Microsoft demonstrated Dynamics Live CRM, its planned hosted CRM software, during the closing Wednesday keynote given by CEO Steve Ballmer at its Convergence show in San Diego.
“I’m really pumped up,” said an energized Ballmer, predicting a “real snowball of an effect coming on” in relationship to Microsoft’s entire Dynamics business, which is gradually moving up into the enterprise applications space occupied by Oracle and SAP.
CRM Live is one of three deployment options in the vendor’s upcoming Titan release of its CRM software. Titan will be the first Microsoft CRM release based on a multi-tenant architecture, using a single code base to support three types of usage: CRM Live, an on-premise version of the CRM application and a partner-hosted release. All three deployment options share a common code base.
CRM Live will be another member of the vendor’s growing Live software-as-a-service (SaaS) product family, joining Windows Live and Office Live. “Live is our platform in the clouds,” Ballmer said, adding that more of Dynamics will be featured in the future along with Live Search, Mail, Xbox Live and Mobile. “We’re pushing the transformation to SaaS as fast as anyone around,” he said.
Brad Wilson, general manager of Microsoft Dynamics CRM, demonstrated Titan prerelease code running on Windows Live data centers in a browser and as an Outlook native SaaS application. He showed a mash-up between CRM Live and a mapping application.
Already in the hands of several hundred partners, CRM Live will begin being offered to customers initially in the United States and Canada in the third quarter of this year. The other two Titan deployment offerings will become available about 90 days later, Wilson said.
Pricing for the service and details on when CRM Live will be offered outside North America won’t appear until around the time of launch of the service, Wilson said.
CRM is “the most enterprise-focused” offering in the Dynamics range so far, with some user installations ranging between 3,000 and 10,000 seats, Wilson said.

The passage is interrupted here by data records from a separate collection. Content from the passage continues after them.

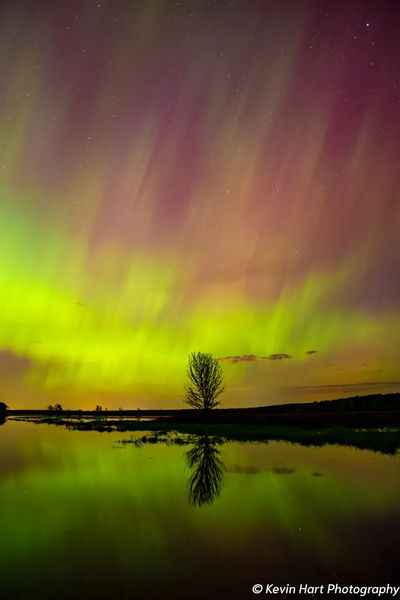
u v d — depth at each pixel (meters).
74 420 88.50
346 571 9.24
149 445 34.84
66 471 22.66
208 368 67.44
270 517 13.29
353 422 49.31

Ballmer said the sweet spot for Dynamics ERP and CRM will be “small enterprises and down.”
Ballmer reiterated Microsoft’s commitment to maintaining its four Dynamics ERP families: NAV, AX, GP and SL. “We take a long-term approach to all we do,” he said. “We’re just going to keep investing, investing, investing and investing.”
Microsoft’s next step will be to continue to evolve its extensibility model for Dynamics so that when the vendor writes new functionality, it’ll be able to plug it into Dynamics SL, GP, AX, NAV, Ballmer said.
The keynote included a concept demonstration of a manufacturing application running on a smart table, which was controlled by touch and gestures and searched via voice. The technologies on show will appear in various products in the future, with the smart surface debuting in entertainment devices, Ballmer said.
In a question-and-answer session at the end of his keynote, Ballmer agreed with a questioner that Microsoft’s SharePoint portal could be seen as “the definitive OS or platform for that middle tier of capability that brings the world of personal productivity [Office] and line-of-business applications [Dynamics] together.”
In response to another questioner, he admitted that Microsoft doesn’t always get it right in balancing how much it charges for its software and the complexity of its licensing. “I’m sorry if we did some things in Vista that increased the frustration,” he said.